I had no tears to shed. Grief was not the emotion that claimed me as I watched them move from side to side above me.

It felt like violence – the burning need to set the world on fire with Cedarfall power, just to get vengeance for this heinous crime.

My wrath devoured me from the inside, searching for a way out. It was all-consuming, but I had to keep it in. There was nothing I could do with the emotion here. Buried in the narrow, deep dungeon carved into the ground. A place to be left and forgotten with only the prison bars crisscrossing, out of reach, above me. There was little room to move. Only enough for me to shuffle on my feet but not to sit or lie down on the sodden ground. All I could do was look skyward and watch the haunting dance as the wind toyed with the bodies of the slain Cedarfall family.

There was nothing I could do but wait until Kayne returned for me. Altar protect the poor soul tasked to pull me out of this dungeon. I might not have access to my power, but I had my will and boiling desire for revenge. For Althea, for Lyra and her family. For every soul who had been killed as the Hunters invaded the city and claimed it as their own.

I would fight, tooth and nail, in their memory.

It was easy to lose track of time within the dungeon. It slipped away from me like sand through parted fingers. The horror of watching the hanging, dead bodies of those I’d known lost its power. I grew numb to the view. The pendulum sway within the brisk night winds entranced me, hypnotising me to the point of exhaustion.

At some point, I must’ve fallen asleep leant against the wall. I woke abruptly to my name, ready to fight the instant my eyes opened. I first thought it was Jesibel warning me from my dreams as she had many times before – warnings I didn’t listen to. But when my name came again, I recognised the voice, despite the hissing whisper it was spoken in.

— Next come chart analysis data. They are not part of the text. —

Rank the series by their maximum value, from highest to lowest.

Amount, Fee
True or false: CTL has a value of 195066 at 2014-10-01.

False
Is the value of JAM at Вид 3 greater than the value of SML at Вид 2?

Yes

I’d recognise it in this realm and the next.

I blinked away the sticky sleep that clung to my eyes as I peered toward a face looking back down at me through the dungeon’s bars.

“Good, you’re still alive, little bird.”

“Erix?” His name clawed out of my throat; my voice was painfully hoarse. My nails scratched the narrow stone walls surrounding me. If this was still some terrorising dream, then the pain should have freed me. Even as they bent back and the rough stone tore at my fingers, the vision of Erix didn’t fade away.

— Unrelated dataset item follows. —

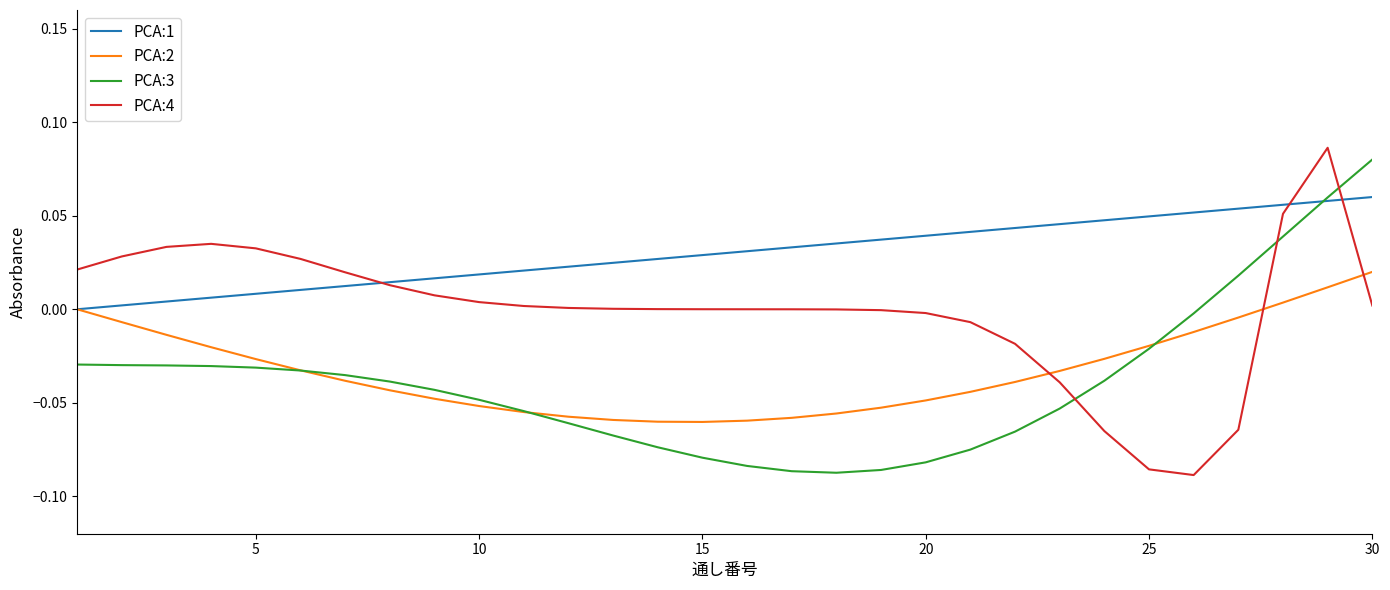

True or false: PCA:4 has more than 0 points higher than both neighbors.

True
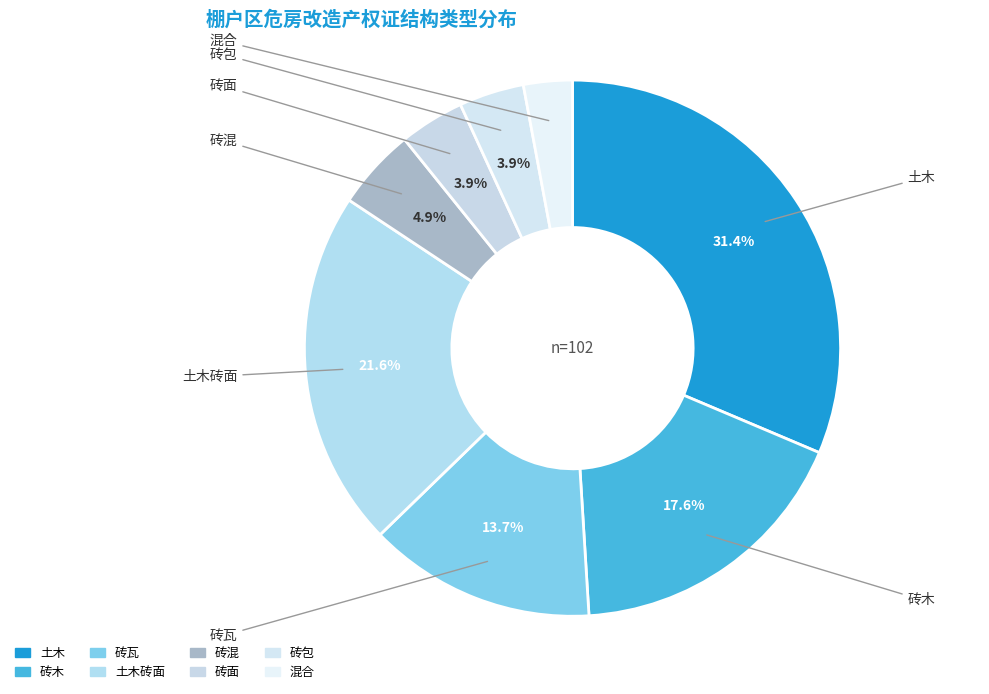

What is the smallest slice in the pie chart?

混合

“What have they done to you?” He growled, reluctantly taking his eyes off me as he scanned the area out of my line of sight.

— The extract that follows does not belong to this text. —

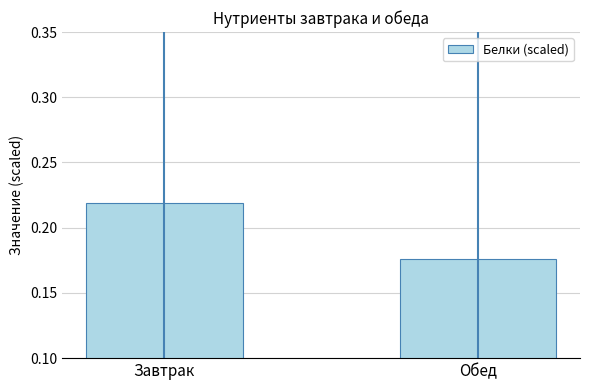

The value at Обед is 0.1. True or false?

False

I dared to welcome the relief that rushed over me, and yet I couldn’t find the words to answer him.

“Iamgoing to get you out of there, but I need you to be patient.” Erix’s eyes glowed with his promise. I couldn’t help but believe him, cling onto the determination he emanated. “Can you do that for me?”

The pleading desperation in his steel-silver eyes was palpable. Erix radiated his urgency in undulating waves.

I opened my mouth, forcing something out. “It was Kayne. He… They’re all dead.”

There was no need to specify who exactly Kayne had seen killed. Duncan, Althea, Rafaela; I’d not seen them since I was dragged away from the forest where Hunters had been left to finish them. Perhaps I referred to the swaying bodies of Althea’s family that danced in the breeze just beyond Erix’s protruding clawed-tipped leather wings.

Erix flinched, his lips pulled taut. “He will pay for his deceptions, don’t worry.”

Our gazes locked, and I felt every shield of vehemence crumble within me.

“I’m so scared.” The revelation burst out of me in a sob.

Erix’s face pinched into a scowl that gave a view of the berserker that lurked within. His lip pulled back from his teeth, revealing the sharpened canine. “I will not let anyhing happen to you. Do you hear me?”

I held his gaze, witnessing the mask of sadness that did little to hide Erix’s own fury. The berserker lurked within him still, and I cared little if Doran’s death meant Erix had full control over himself or not. There was an entire city of Hunters. He could tear through them all, and I would never think of them again.

I nodded, swallowing down bile. “I hear you.”

“Good. Wait for me to return,” Erix said, fingers gripped around the bar far above me. “You will know when the time comes, but I need you to be ready. Remember our training, you are going to need to utilise every ounce of it.”

“No,” I half gasped and shouted. Erix didn’t pull away as I reached up to him, my fingers barely grazing his own. “Don’t… you can’t leave me again.”

“Little bird,” Erix breathed, his shoulders sagging from the weight of the world he carried. “I never left you. I never will.”

The walls could have closed in on me at that moment, and I wouldn’t have cared. “You came back for me.”

“Always. No matter what has happened, you are still my duty.” Erix unravelled his grip on the dungeon’s bar and stood tall. I watched his every move, holding my breath as he surveyed the surrounding area before speaking a final time. I thought he was going to say the final words that always followed when he referred to me as his duty.

And my pleasure.

Instead, Erix said, “Our allies live.”